Work request
Exactly the lines from the one that contains "Rendered at 2001 by 1125 pixels." through the end of the material below are to be output, the first and last included.

(Records shown Opens)

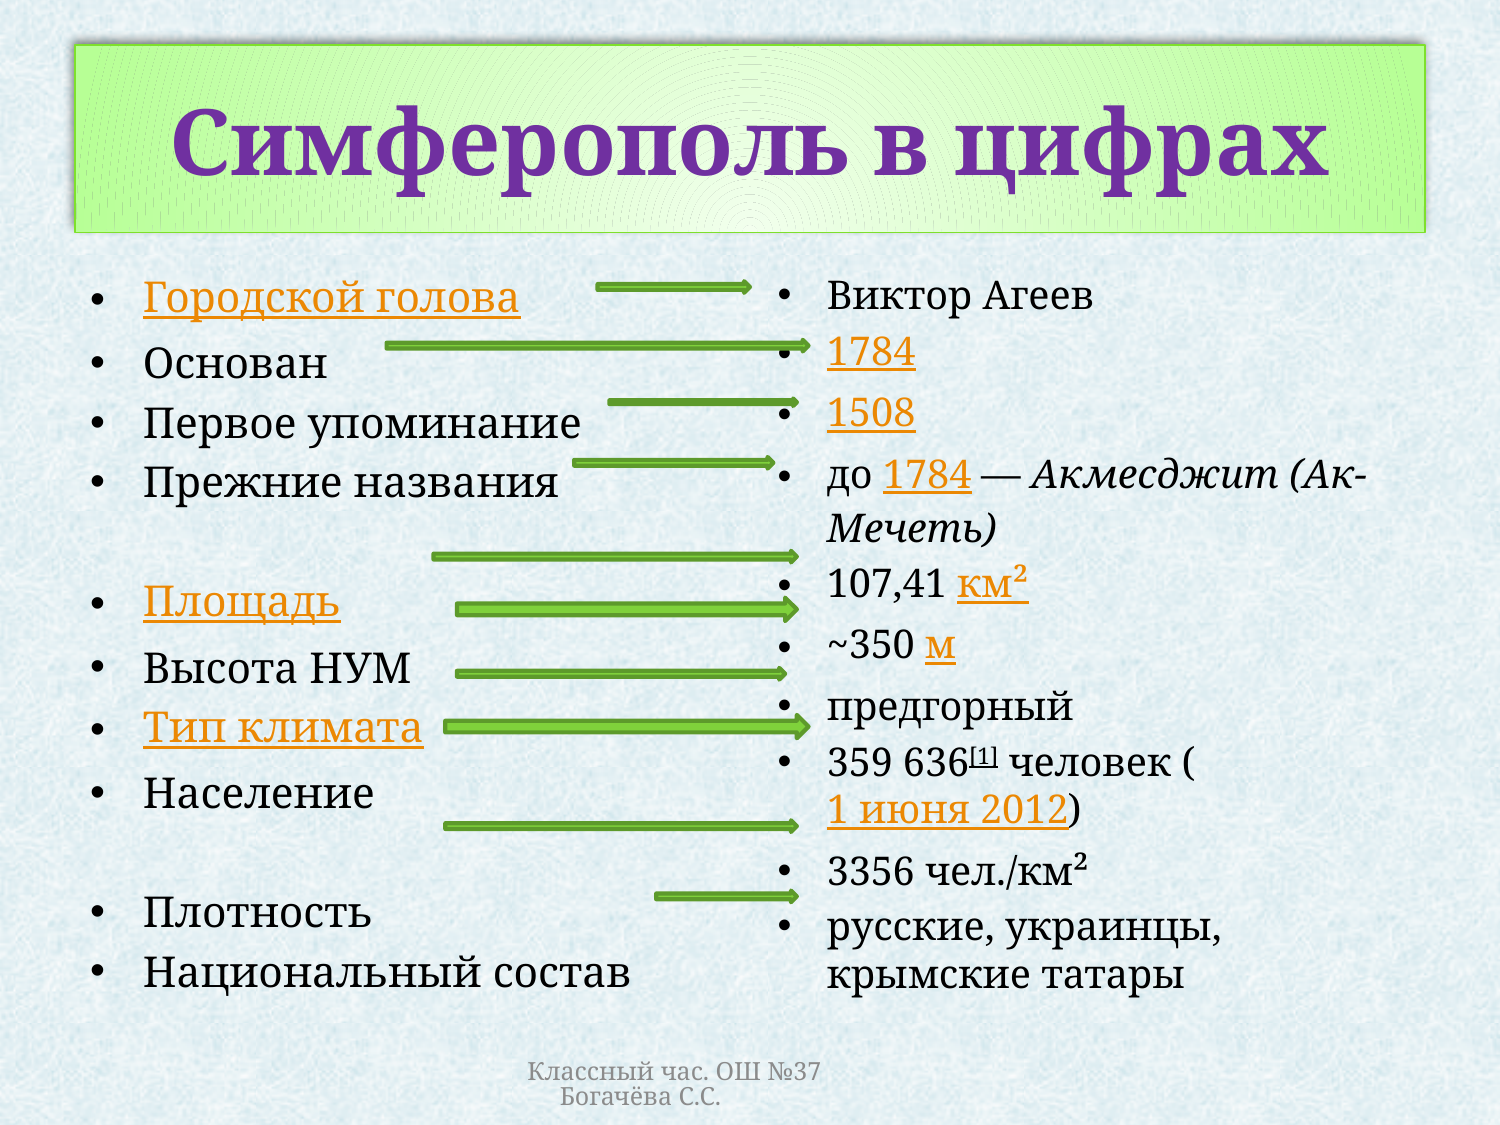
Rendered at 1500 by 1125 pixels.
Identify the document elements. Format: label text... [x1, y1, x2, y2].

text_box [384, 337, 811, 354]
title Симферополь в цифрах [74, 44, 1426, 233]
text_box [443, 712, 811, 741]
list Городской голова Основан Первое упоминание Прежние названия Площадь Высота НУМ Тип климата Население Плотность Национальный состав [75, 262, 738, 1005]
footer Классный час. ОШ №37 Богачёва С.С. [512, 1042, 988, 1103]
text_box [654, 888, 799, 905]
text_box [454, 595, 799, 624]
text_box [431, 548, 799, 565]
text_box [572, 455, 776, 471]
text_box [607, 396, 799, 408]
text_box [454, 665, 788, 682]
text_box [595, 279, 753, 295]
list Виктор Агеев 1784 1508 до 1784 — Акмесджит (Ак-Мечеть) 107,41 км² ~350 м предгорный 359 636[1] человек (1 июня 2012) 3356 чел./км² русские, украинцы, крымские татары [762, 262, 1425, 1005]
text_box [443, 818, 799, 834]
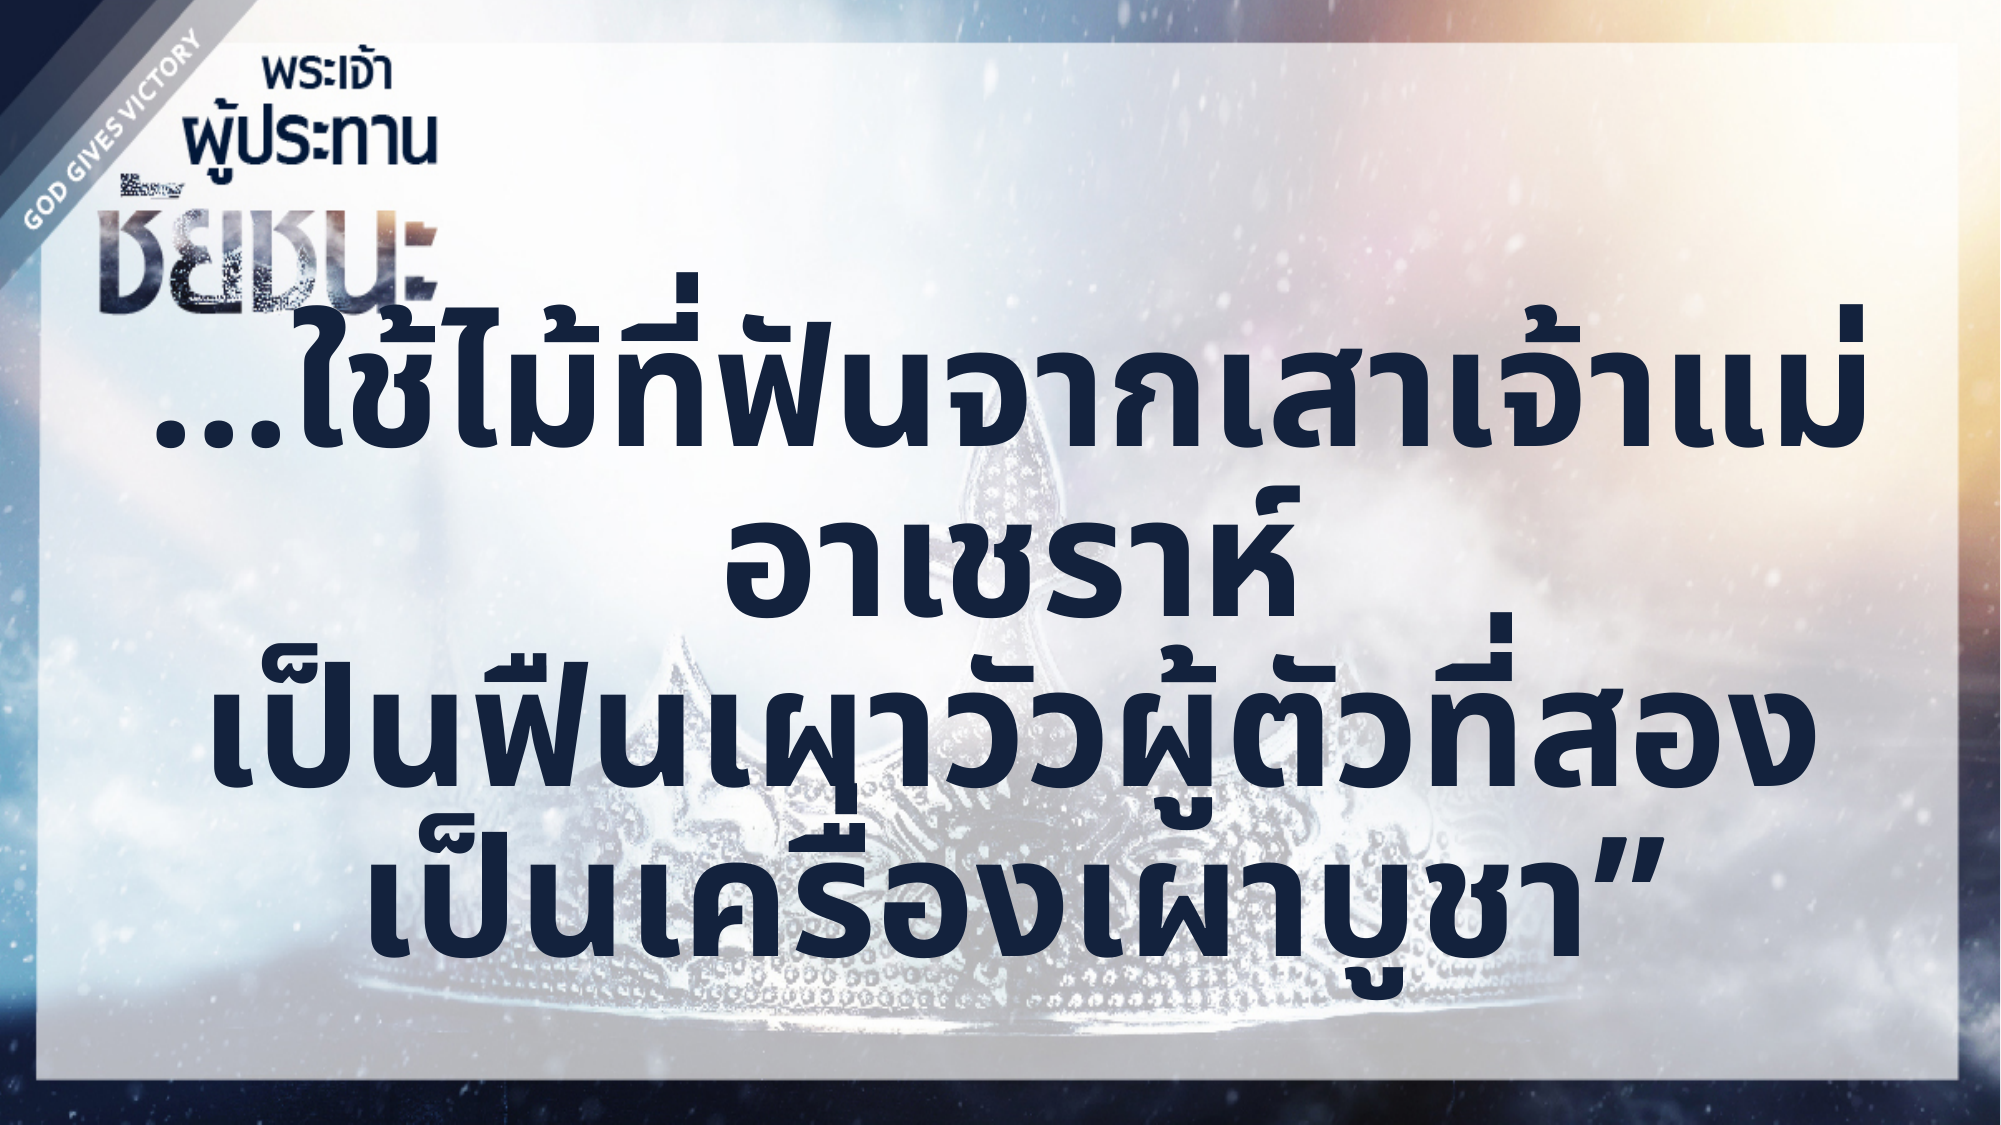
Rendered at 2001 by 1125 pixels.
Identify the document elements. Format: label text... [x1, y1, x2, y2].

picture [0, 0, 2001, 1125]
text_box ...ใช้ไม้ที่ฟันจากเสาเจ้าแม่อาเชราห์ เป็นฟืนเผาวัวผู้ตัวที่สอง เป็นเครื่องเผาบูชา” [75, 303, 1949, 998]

(Records shown Closes)

Exercise answer
Rendered at 2001 by 1125 pixels.
Identify the document elements. Format: label text... [x1, y1, x2, y2].

picture [0, 0, 2001, 1125]
text_box ...ใช้ไม้ที่ฟันจากเสาเจ้าแม่อาเชราห์ เป็นฟืนเผาวัวผู้ตัวที่สอง เป็นเครื่องเผาบูชา” [75, 303, 1949, 998]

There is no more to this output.